In this blog, I want to highlight some of the deployment options & considerations that SAP customers have raised with us to help them with their efforts to become compliant with IFRS 15 / ASC 606.

The main solution for customers with average to complex revenue recognition requirements to consider is SAP Revenue Accounting and Reporting (RAR). SAP RAR has been designed to automate and simplify revenue accounting and revenue recognition. SAP RAR can run on SAP ERP Financials or SAP S/4HANA Finance.   SAP RAR is offered as either a cloud or on-premise solution. And in the longer term, SAP RAR will replace SAP Sales and Distribution – Revenue Recognition under SAP S/4HANA Finance.
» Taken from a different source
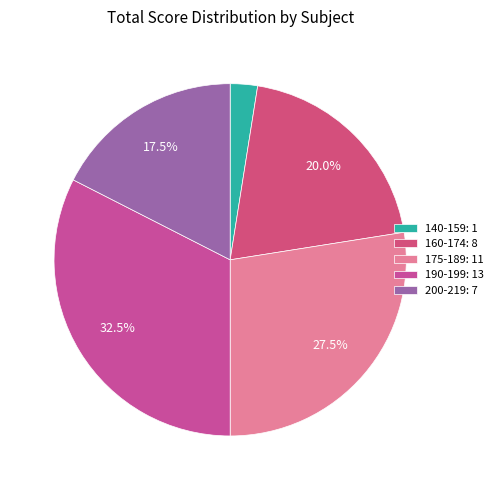

Which slice is the smallest?

140-159: 1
The best practices listed are still valid for handling IFRS 15 / ASC 606 either in the cloud or on-premise.

When implementing RAR for revenue recognition, a fit-gap analysis conducted via a pilot / Proof-Of-Concept (POC) is always recommended (due to the complexity of revenue recognition regulations) as discussed previously. For S/4HANA customers with simpler revenue recognition requirements, the fit-gap analysis may reveal that SAP RAR is not required and that a small project based solution may be sufficient.

One other consideration is that customers in manufacturing or aerospace and defense may well continue to use SAP Results Analysis in conjunction with SAP RAR to best handle project based revenue recognition scenarios including Work-In-Process (WIP), Percentage-Of-Completion (POC), or Cost-Of-Goods-Sold (COGS) for both SAP ERP Financials or SAP S/4HANA Finance environments.